GEORGE F. LEE / GLEE@STARBULLETIN.COM
Manoa Neighborhood Board Member Chuck Pearson, left, and University of Hawaii at Manoa Chancellor Peter Englert examined a slice taken from a fallen tree yesterday during a guided tour marking the arboretum's reopening to the public.
to the public
The UH facility was closed for
four months for safety issues
A week after a scathing report by the state auditor, the University of Hawaii's Lyon Arboretum in Manoa opens its doors to the public today.
The botanical gardens had a pre-opening yesterday after a four-month shutdown for safety reasons. UH-Manoa Chancellor Peter Englert and arboretum staff members and supporters inspected the grounds.
"I'm privileged to do that as the first act of the University of Hawaii at Manoa administration of the year 2005, and I hope it's symbolic in a sense," Englert said before taking a hike yesterday around a tiny portion of the expansive 194-acre site.
For now, the arboretum will open only on weekdays, but Englert stressed the need to open on Sundays to make the arboretum more accessible to the public.
"It's a public resource," he said. "They want to have access to this natural beauty, to the variety of plants."
The university shut down the botanical park Aug. 27 for a variety of safety issues. Many of the structures are on the verge of collapse from age and termite damage. The public, including volunteers, were not allowed on site, but UH employees, students working on projects and others who do business with the university were given access.
Six buildings remain closed. The two that are open are the laboratory and classrooms now used for offices. All five greenhouses are open, but two small snail greenhouses have been abandoned.

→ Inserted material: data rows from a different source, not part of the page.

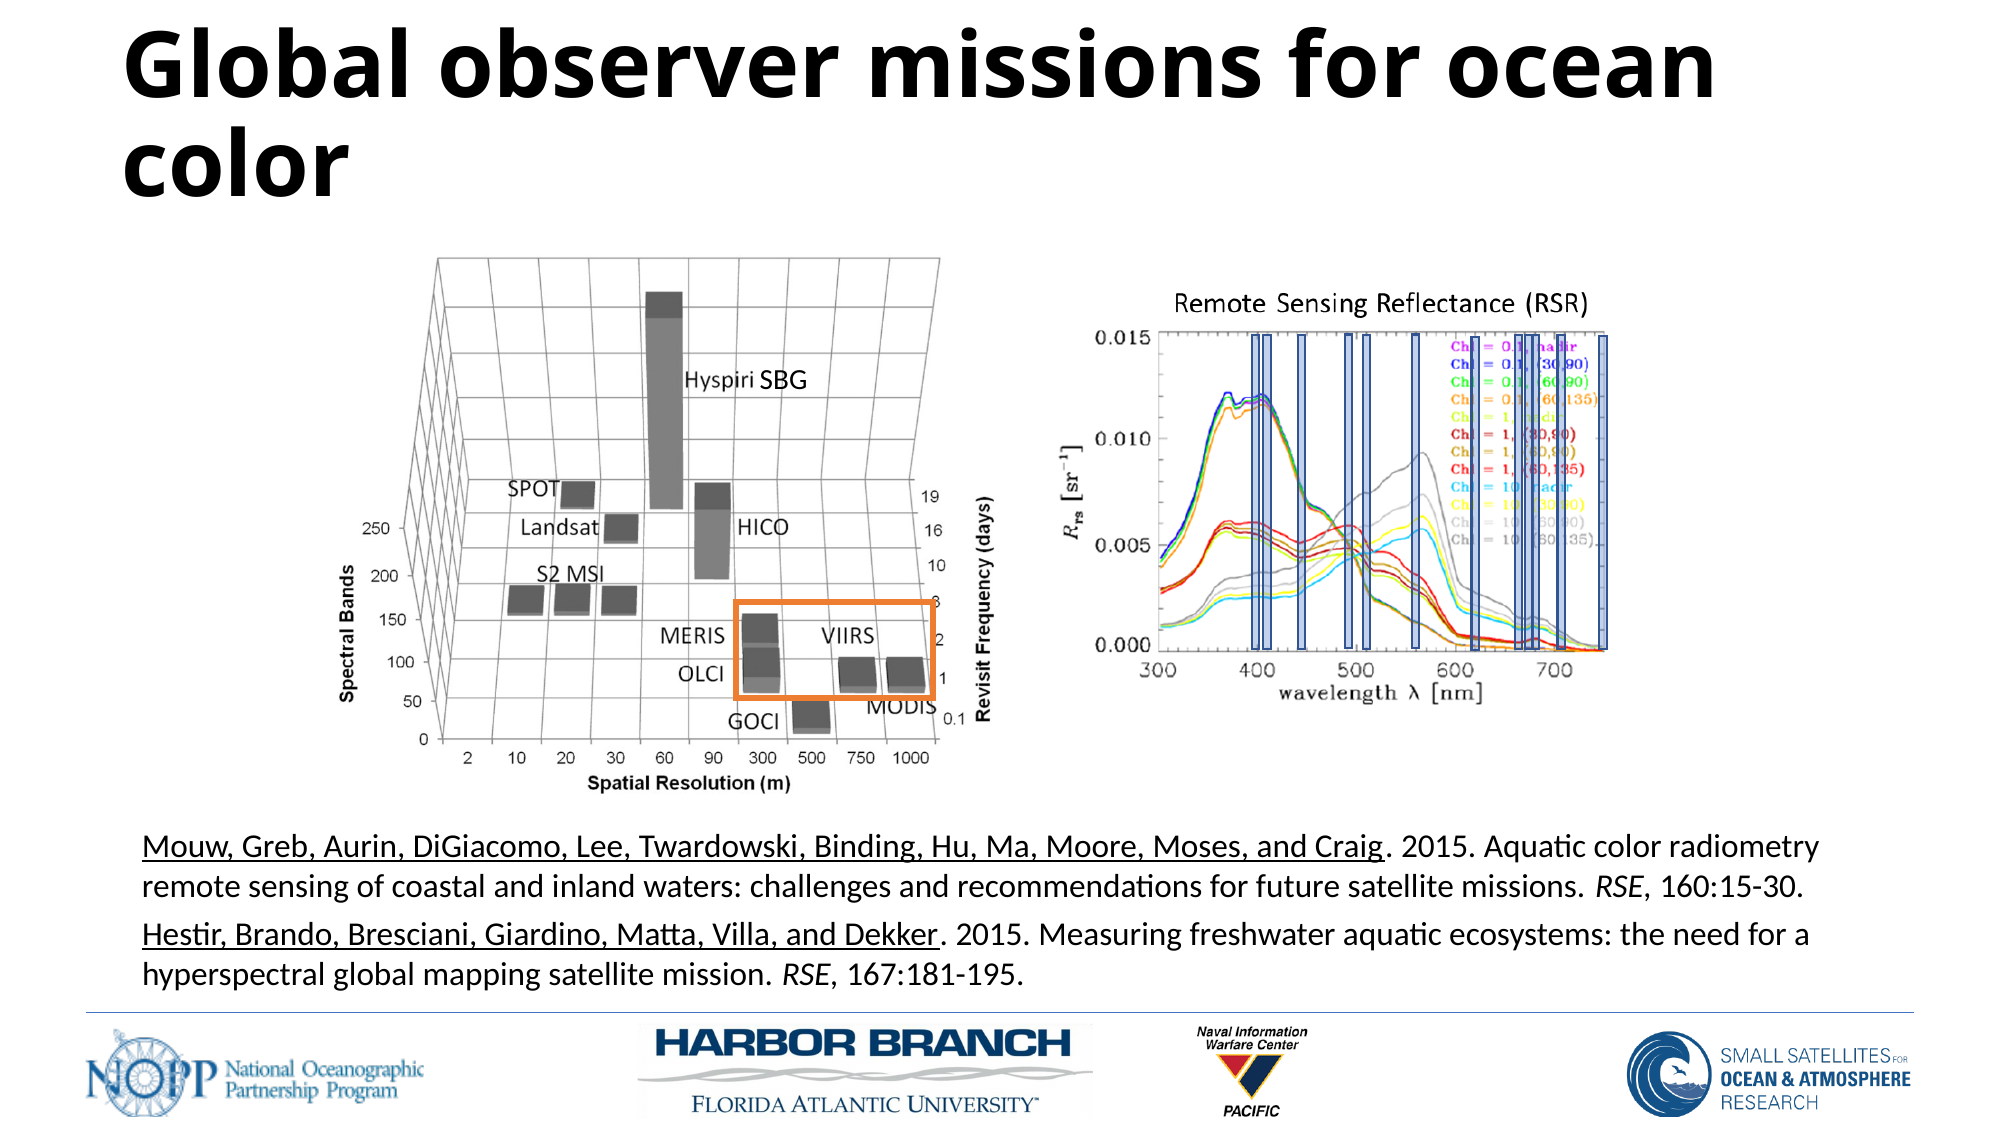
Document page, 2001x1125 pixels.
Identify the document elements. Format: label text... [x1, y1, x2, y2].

picture [1193, 1023, 1310, 1119]
text_box Hestir, Brando, Bresciani, Giardino, Matta, Villa, and Dekker. 2015. Measuring freshwater aquatic ecosystems: the need for a hyperspectral global mapping satellite mission. RSE, 167:181-195. [127, 904, 1884, 1000]
text_box Mouw, Greb, Aurin, DiGiacomo, Lee, Twardowski, Binding, Hu, Ma, Moore, Moses, and Craig. 2015. Aquatic color radiometry remote sensing of coastal and inland waters: challenges and recommendations for future satellite missions. RSE, 160:15-30. [127, 816, 1873, 904]
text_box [1037, 274, 1670, 719]
title Global observer missions for ocean color [106, 8, 1947, 227]
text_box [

The main office now has a high-capacity septic tank, which should be sufficient for visitors, and a handicapped-accessible portable toilet is also available, said Ray Baker, research associate at Lyon Arboretum.
Baker said there are issues regarding the gift shop and classes to be worked out with the state Department of Land and Natural Resources before the arboretum opens on Saturdays.
During the closure, large trees about to fall were cut, low-hanging utility lines were removed and walkway surfaces were made safe.
Englert said the $500,000 annual budget to operate the arboretum is not sufficient, but there are other pressing needs that vie for funding at UH, including teaching and research.
State Auditor Marion Higa said in a report released last Monday that the university's decades of neglect of the arboretum led to mismanagement and tolerance of the physical deterioration. Higa's report said legislators should be assured that problems that led to the deterioration will be eliminated before approving the $3 million sought by the university for further improvements.
Higa's report said the arboretum's lack of a mission was caused by the university's disinterest in the park.
James Gaines, the university's interim vice president for research, has appointed a task force to review the arboretum's mission and how it should fit into the university's mission.
Dr. Rainer Bussman, scientific director of the Lyon Arboretum and associate professor, said the original idea for the arboretum was to re-create a tropical rain forest. The park's more than 5,000 plant species can also serve as a source of genetic material for tropical plants, some of which might now be extinct in their natural habitats and could be a key component for a worldwide study of tropical rain forests.
But Bussman said the arboretum's mission must now include a study of endangered Hawaiian species.
"What I'd really like to see is a center for ethnobotanical research," said Kawika Winter, a graduate research assistant at the arboretum. He would also like to see a native Hawaiian forest.
"If it was up to me, everything would be all Hawaiian," he said. Although he does not see that happening, he said there is enough room to do it all.